Our second dog, Percy, hanging out on a dang rock

Our second dog, Percy, hanging out on a dang rock

Before we actually got the second dog, we figured that since caring for one dog had become relatively easy; having a second would be the same as having one dog twice — twice the amount of food, twice the number of toys, two dogs going on the same number of walks we were already taking with one. It turns out we were wrong.

When you have one dog, it looks at you, as well as any other humans you may live with, as its “pack.” By dint of controlling when it eats and poops, as well as where it goes and what it does when it’s there, the dog intuitively understands that you’re ultimately its boss. That isn’t to say that dogs aren’t good at convincing you to give them whatever it is they want, or that the dog will always do what you say, but generally, it’s easy to manage even a crazy dog as long as there’s only one of them.

When you introduce a second dog to the equation, you completely change the dynamics of the pack. Dogs are complex emotional creatures, and what we did not realize was that just because one day you bring a big boy dog home and tell your small girl dog that, surprise, they’re now brother and sister and have to be best friends now, it doesn’t mean that the first dog will believe you.

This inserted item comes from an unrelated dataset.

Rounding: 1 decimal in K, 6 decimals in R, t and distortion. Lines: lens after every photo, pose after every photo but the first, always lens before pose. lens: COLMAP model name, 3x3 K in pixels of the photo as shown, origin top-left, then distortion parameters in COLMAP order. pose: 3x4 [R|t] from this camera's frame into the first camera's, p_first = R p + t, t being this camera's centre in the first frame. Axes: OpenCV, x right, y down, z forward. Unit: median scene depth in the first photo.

In fact, that original dog may view her new brother as an unwanted intrusion into her otherwise idyllic world, and decide to spend a month getting annoyed at him, barking and growling at him, getting jealous when he is playing with something super sick and cool (like a shoe) and then trying to bite him, only to have him respond by licking her face.

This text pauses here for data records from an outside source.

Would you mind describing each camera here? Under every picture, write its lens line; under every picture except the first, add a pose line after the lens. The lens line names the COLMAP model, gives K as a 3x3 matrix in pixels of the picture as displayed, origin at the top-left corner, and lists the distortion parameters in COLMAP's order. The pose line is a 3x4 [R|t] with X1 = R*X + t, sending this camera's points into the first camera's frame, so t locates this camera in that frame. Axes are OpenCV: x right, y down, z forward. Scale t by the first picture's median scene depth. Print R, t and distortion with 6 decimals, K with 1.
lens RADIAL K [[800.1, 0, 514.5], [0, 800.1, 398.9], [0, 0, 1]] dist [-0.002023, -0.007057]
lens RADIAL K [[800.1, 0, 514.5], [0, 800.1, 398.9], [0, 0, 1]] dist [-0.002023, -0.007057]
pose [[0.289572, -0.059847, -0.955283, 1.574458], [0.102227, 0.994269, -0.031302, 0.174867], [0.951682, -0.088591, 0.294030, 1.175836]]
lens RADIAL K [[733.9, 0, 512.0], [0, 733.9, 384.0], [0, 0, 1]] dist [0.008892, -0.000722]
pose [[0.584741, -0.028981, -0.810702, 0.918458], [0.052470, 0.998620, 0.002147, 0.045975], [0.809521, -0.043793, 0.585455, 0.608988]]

Nora feeling wary of Percy

Nora feeling wary of Percy

All of our big new dog’s passivity and face-licking eventually wore our small dog down, and she has finally accepted his presence in the house. Great, right? Wrong, not always great. My partner and I might have thumbs and clothes and all the other trappings of humanity that guarantee high status in a human-dog pack, but the dogs have each other, and they are incredibly down to team up to create mischief, track an ungodly amount of dirt into the house, or distract you while the other dog eats your shoes. Two dogs, I have found, beats two — or even four! — thumbs, every time.

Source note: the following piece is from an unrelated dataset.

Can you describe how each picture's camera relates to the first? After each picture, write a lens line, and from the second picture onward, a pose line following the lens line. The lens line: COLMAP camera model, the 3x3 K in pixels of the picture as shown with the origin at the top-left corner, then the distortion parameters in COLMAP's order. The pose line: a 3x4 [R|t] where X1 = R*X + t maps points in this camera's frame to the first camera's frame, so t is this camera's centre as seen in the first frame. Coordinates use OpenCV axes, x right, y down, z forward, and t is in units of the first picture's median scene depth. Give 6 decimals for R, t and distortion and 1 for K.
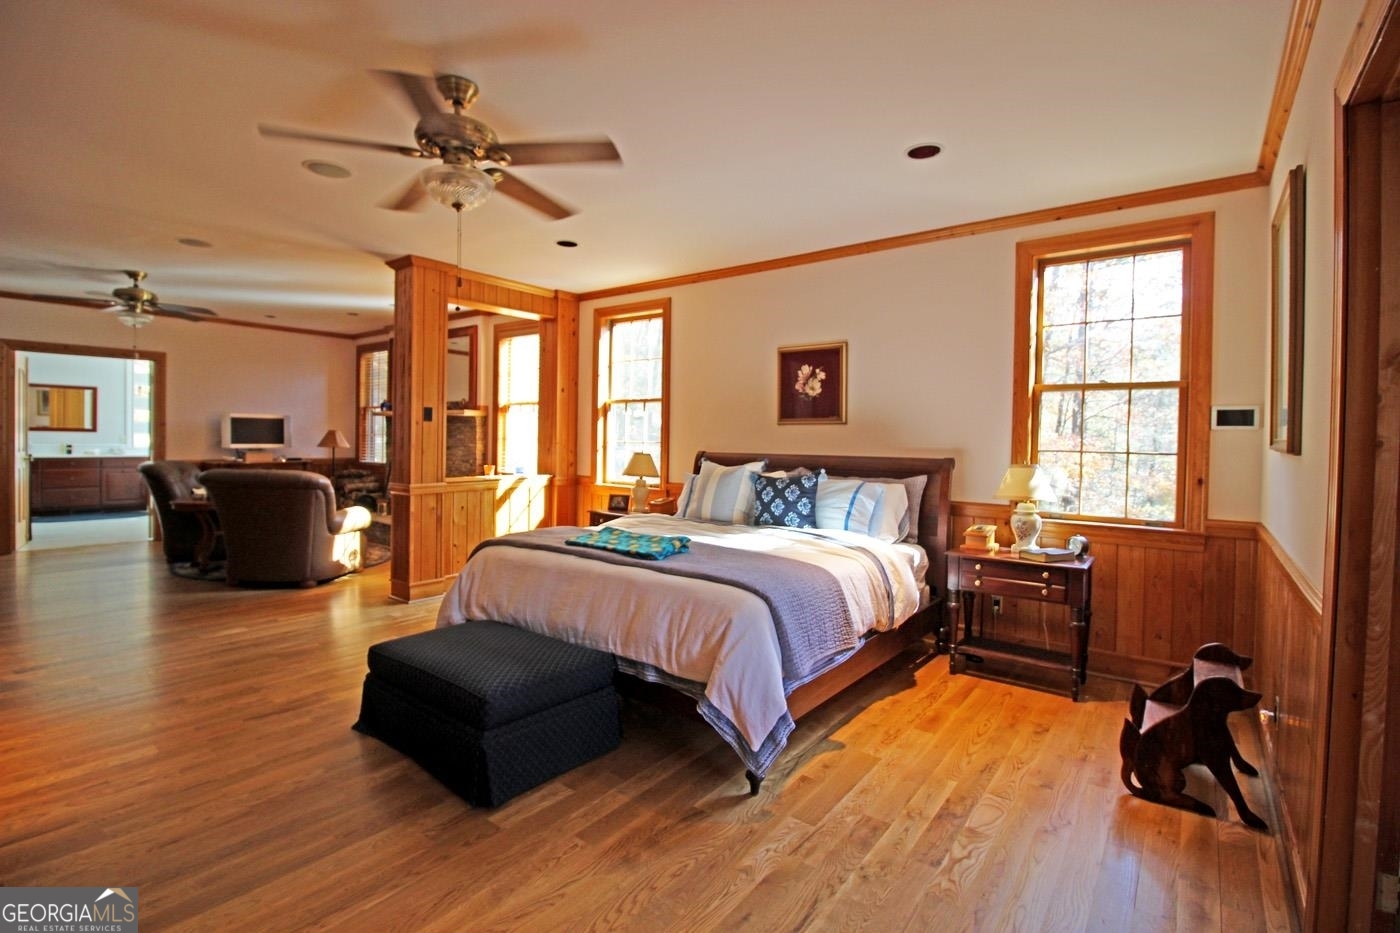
lens RADIAL K [[641.5, 0, 700.6], [0, 641.5, 459.3], [0, 0, 1]] dist [-0.013651, -0.003722]
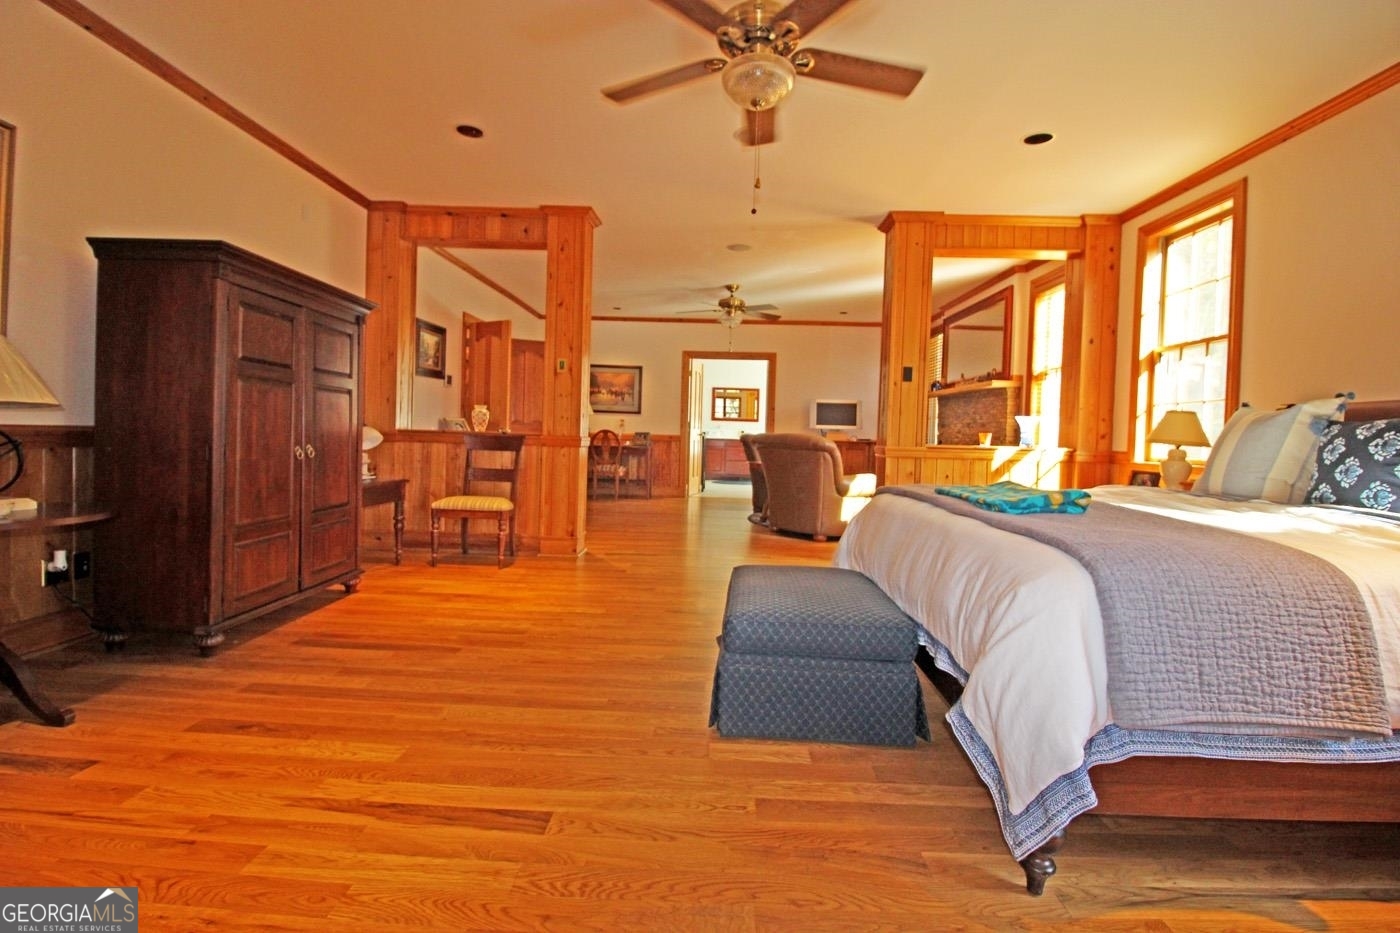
lens RADIAL K [[641.5, 0, 695.7], [0, 641.5, 456.4], [0, 0, 1]] dist [-0.013651, -0.003722]
pose [[0.584169, 0.029441, -0.811098, 0.156059], [-0.043890, 0.999026, 0.004652, 0.056760], [0.810444, 0.032882, 0.584892, 0.168420]]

All of this can be really stressful, to the point that I like to pretend that having two dogs is exactly as complicated and stressful as having one baby. I realize this is remotely not true, but still! There must be a certain number of dogs a person can have that actually does demand the physical and emotional effort of caring for one baby, though science has so far been unable to figure out what that number is. I’m thinking seven.

The dogs after having reached a détente

The dogs after having reached a détente

Having two dogs is also immensely rewarding, and those rewards are compounded in the exact same way that dual-dog stress is. The first time the dogs teamed up to wake us up at 6:30 a.m. demanding to be let outside, I honestly couldn’t help but feel a deep feeling of gratitude, and perhaps even pride, because it was proof that the dogs had finally learned to get along and work together, even if it was on something that annoyed the shit out of me. After us ignoring them for ten minutes, the big dog licked my face, while the little one licked my hand. I got up, took them into our backyard to do their business, and as the dogs shitted in unison, I nearly fell back asleep in a chair outside. It was great.